As described in the analysis, a Climate Peace Clause is a commitment from governments to refrain from using dispute settlement mechanisms in trade agreements to challenge other countries' climate mitigation and clean energy transition measures. In the face of increasing use of trade pacts to challenge climate policies, a Climate Peace Clause would help governments safeguard existing climate mitigation and transition measures by protecting them from trade challenges and incentivize and offer countries time to work together and resolve conflicts between trade agreements and the imperative for climate action, the paper argues. Additionally, the analysis also recommends how such a peace clause could be enforced, durations, labor and environmental exceptions, and commitments to developing nations.

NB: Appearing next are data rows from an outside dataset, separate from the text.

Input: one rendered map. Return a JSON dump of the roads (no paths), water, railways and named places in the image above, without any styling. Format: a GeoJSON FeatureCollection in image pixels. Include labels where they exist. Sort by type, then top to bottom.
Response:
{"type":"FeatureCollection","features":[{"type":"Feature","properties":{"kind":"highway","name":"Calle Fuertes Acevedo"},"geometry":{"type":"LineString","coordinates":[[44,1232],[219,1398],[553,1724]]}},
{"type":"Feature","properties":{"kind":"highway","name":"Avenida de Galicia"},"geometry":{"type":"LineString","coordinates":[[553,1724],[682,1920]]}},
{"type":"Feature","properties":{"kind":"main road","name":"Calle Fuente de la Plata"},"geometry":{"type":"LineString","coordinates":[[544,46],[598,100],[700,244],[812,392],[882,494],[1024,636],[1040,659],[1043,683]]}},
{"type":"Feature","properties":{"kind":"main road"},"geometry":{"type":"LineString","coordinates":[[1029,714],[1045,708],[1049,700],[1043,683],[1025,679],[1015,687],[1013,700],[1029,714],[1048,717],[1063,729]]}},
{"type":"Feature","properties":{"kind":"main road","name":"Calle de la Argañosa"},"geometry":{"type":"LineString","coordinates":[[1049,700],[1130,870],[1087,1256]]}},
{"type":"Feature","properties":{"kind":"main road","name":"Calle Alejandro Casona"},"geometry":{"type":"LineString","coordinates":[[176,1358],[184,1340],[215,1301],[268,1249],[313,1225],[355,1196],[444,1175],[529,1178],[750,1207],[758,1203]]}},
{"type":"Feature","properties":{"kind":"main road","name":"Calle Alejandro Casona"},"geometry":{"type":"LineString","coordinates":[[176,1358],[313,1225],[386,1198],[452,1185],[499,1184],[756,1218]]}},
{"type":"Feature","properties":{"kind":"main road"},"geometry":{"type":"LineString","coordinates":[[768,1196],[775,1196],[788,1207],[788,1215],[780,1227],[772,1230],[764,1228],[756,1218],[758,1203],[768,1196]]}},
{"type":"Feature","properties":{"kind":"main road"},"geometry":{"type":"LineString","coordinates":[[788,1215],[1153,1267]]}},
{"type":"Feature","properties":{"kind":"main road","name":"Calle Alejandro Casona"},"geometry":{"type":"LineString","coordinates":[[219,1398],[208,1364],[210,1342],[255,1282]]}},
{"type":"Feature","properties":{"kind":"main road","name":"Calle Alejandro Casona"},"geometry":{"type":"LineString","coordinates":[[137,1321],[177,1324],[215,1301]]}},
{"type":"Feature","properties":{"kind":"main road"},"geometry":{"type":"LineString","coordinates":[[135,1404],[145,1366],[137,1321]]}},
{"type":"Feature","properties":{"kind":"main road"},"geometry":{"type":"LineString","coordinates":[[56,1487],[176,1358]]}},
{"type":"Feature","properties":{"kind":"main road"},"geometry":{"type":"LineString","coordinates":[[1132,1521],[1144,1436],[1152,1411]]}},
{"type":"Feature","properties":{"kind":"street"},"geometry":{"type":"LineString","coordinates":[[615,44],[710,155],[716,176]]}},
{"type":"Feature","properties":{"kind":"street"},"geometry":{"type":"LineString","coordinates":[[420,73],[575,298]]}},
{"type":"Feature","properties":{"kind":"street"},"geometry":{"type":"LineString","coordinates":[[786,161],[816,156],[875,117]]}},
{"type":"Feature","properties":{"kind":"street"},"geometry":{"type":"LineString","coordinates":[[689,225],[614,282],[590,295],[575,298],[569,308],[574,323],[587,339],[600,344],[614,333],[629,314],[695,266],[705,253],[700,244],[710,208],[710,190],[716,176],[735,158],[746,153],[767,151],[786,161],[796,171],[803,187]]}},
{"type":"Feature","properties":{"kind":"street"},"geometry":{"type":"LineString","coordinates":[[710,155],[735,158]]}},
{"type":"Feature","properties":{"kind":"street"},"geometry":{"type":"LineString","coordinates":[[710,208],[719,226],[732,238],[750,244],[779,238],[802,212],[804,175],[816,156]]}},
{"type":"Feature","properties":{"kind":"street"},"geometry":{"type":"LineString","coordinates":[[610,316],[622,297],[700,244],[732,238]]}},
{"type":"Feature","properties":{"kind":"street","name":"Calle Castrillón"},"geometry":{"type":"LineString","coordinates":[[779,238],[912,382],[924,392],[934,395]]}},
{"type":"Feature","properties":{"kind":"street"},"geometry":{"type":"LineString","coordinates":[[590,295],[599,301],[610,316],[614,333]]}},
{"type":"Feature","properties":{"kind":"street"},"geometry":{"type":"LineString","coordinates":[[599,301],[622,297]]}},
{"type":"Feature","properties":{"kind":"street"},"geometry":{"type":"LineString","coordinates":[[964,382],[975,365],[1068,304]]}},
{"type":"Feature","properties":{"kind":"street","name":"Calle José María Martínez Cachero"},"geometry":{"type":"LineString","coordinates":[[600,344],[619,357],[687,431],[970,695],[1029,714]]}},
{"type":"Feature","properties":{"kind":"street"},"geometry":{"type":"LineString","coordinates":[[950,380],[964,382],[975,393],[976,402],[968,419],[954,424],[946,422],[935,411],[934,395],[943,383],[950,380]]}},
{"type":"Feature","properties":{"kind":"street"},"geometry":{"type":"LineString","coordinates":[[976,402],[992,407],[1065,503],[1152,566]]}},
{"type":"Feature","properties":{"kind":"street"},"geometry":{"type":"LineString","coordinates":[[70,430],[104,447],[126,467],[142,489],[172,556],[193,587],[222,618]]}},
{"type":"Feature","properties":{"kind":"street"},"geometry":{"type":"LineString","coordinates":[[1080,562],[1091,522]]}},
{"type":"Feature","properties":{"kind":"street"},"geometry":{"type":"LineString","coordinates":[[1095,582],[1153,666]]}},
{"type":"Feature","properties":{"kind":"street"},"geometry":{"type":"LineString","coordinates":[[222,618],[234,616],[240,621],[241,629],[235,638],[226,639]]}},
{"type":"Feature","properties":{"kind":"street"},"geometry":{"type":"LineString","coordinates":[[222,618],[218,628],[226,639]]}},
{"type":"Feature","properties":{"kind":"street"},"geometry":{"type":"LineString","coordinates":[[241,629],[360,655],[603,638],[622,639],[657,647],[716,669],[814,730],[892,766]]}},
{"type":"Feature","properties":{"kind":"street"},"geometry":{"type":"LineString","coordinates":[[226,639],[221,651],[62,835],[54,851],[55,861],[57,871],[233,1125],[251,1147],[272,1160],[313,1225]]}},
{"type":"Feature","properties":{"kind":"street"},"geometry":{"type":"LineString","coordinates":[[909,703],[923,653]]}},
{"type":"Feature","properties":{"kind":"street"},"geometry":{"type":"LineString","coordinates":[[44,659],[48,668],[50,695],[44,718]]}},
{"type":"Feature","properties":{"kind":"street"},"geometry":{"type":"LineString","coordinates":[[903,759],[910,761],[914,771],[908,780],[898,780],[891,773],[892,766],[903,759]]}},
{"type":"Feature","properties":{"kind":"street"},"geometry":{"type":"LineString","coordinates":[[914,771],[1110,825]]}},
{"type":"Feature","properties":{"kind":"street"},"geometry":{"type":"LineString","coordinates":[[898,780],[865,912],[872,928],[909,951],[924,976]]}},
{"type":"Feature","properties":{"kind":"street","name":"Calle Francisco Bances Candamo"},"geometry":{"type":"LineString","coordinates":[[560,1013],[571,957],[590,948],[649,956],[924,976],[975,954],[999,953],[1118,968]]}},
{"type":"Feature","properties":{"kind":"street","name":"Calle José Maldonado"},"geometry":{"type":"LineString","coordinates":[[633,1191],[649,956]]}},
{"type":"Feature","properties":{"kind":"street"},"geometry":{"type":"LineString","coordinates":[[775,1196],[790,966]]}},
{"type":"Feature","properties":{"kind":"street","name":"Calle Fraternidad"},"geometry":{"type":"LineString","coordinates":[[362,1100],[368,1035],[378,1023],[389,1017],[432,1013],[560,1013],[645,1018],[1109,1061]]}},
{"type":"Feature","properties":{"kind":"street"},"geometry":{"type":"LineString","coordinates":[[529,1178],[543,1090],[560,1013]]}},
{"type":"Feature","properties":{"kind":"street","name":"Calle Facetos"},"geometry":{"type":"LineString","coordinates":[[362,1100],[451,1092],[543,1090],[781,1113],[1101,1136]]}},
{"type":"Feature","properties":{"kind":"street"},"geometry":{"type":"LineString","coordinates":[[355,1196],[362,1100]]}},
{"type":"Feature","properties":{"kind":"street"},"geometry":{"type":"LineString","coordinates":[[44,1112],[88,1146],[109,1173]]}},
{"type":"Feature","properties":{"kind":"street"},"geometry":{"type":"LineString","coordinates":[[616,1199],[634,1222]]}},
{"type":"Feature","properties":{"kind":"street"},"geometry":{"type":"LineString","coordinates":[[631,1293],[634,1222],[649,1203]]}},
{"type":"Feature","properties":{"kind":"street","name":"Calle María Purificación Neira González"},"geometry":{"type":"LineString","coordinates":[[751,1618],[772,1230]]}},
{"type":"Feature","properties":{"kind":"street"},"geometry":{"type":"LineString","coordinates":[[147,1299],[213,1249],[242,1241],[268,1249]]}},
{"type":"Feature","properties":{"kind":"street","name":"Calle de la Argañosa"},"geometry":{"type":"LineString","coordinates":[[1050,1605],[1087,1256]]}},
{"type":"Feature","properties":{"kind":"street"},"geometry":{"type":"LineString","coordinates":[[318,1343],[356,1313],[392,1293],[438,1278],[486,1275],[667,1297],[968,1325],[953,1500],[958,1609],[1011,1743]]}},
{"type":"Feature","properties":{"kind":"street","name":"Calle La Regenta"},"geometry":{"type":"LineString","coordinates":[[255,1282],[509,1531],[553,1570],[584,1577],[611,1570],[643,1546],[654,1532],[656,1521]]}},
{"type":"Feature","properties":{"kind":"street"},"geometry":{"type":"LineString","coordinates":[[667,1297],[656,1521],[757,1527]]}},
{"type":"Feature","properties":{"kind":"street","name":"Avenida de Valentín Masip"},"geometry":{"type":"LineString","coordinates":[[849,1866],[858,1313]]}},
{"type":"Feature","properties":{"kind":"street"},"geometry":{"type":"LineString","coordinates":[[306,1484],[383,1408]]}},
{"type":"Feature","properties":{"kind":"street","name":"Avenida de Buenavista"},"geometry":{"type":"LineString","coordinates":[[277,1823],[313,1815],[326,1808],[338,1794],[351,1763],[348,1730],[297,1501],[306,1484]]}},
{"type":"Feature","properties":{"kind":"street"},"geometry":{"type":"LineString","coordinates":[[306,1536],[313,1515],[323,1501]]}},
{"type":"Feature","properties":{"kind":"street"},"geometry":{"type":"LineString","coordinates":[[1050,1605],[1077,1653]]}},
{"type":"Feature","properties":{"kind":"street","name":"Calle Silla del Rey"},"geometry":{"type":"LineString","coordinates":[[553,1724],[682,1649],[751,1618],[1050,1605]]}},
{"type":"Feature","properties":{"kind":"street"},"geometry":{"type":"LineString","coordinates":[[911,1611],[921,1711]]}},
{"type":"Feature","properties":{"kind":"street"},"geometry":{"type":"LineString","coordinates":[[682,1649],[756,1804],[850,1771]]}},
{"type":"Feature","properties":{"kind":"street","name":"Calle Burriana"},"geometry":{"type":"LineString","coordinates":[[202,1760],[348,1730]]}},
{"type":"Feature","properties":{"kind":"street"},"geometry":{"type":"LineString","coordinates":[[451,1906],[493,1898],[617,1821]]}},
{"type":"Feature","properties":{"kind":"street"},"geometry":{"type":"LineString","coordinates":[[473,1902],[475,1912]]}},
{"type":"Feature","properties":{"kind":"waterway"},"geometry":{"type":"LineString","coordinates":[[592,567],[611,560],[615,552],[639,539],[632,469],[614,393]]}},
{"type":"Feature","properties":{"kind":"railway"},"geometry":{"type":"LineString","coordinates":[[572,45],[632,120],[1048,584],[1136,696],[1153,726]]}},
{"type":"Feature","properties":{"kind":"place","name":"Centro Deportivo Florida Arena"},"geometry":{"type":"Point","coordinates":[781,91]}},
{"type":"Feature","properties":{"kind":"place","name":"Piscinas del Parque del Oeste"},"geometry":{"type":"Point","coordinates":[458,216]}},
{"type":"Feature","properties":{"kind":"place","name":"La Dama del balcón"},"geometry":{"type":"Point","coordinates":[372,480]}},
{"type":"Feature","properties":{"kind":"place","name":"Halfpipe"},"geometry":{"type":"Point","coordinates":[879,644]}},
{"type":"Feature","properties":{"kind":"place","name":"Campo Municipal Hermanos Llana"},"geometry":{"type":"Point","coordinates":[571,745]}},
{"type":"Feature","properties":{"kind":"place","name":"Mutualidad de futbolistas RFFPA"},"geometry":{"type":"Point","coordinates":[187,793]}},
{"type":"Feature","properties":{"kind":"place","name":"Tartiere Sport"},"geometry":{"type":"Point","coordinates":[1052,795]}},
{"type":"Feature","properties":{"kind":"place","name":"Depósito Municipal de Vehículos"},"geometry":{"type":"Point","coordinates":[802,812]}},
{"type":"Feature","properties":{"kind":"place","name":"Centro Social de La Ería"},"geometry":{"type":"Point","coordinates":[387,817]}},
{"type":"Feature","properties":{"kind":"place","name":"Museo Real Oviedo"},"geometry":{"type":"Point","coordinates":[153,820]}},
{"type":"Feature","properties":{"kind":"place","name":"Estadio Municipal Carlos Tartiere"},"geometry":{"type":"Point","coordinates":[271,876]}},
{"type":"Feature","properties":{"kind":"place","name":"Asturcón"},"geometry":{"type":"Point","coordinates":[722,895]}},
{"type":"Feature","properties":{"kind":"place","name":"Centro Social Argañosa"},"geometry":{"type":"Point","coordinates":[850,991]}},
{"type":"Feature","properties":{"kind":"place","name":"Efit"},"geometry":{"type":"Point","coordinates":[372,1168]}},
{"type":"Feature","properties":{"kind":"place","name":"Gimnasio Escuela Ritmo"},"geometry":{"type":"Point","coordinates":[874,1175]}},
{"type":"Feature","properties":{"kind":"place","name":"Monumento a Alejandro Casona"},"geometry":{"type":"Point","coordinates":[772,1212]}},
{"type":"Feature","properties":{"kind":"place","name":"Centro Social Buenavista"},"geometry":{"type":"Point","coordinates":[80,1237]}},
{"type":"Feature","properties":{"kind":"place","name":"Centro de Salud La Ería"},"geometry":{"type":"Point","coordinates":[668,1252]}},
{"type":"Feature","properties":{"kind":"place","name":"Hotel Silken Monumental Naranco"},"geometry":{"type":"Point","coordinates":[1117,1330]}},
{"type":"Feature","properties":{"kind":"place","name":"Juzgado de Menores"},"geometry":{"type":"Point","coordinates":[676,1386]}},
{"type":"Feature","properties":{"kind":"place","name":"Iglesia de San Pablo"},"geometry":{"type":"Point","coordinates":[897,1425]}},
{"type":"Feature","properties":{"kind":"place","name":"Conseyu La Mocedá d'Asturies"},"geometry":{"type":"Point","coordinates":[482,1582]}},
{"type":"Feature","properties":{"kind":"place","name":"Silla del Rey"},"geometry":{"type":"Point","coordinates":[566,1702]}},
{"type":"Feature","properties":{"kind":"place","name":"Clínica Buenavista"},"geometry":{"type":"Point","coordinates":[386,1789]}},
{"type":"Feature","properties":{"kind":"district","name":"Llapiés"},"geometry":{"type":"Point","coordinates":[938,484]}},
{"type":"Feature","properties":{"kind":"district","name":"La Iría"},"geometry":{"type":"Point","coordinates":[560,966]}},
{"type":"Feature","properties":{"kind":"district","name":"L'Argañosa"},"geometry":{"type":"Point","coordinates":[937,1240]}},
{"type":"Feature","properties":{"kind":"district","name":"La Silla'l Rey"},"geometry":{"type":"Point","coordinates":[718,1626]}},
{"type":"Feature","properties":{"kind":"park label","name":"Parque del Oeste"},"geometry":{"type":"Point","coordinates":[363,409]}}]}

"Language similar to a Climate Peace Clause had been included in TTC text leaked earlier this year, but was later reported to have been removed. As two trusted trading partners committed to tackling climate change, a Climate Peace Clause is a common-sense step the U.S. and EU can take right now to show leadership both on trade and on climate," said Arthur Stamoulis, Executive Director of Trade Justice Education Fund. "We urge the U.S. to make good on its promise to create a worker and climate-friendly model of trade and to propose and adopt a Climate Peace Clause in the TTC."
A PDF of "The Case for and Design of a Climate Peace Clause" is online here.
The Trade Justice Education Fund is a new nonprofit that sponsors public education programs designed to expand awareness about the worker rights, environmental and climate, and public health implications of U.S. trade policy.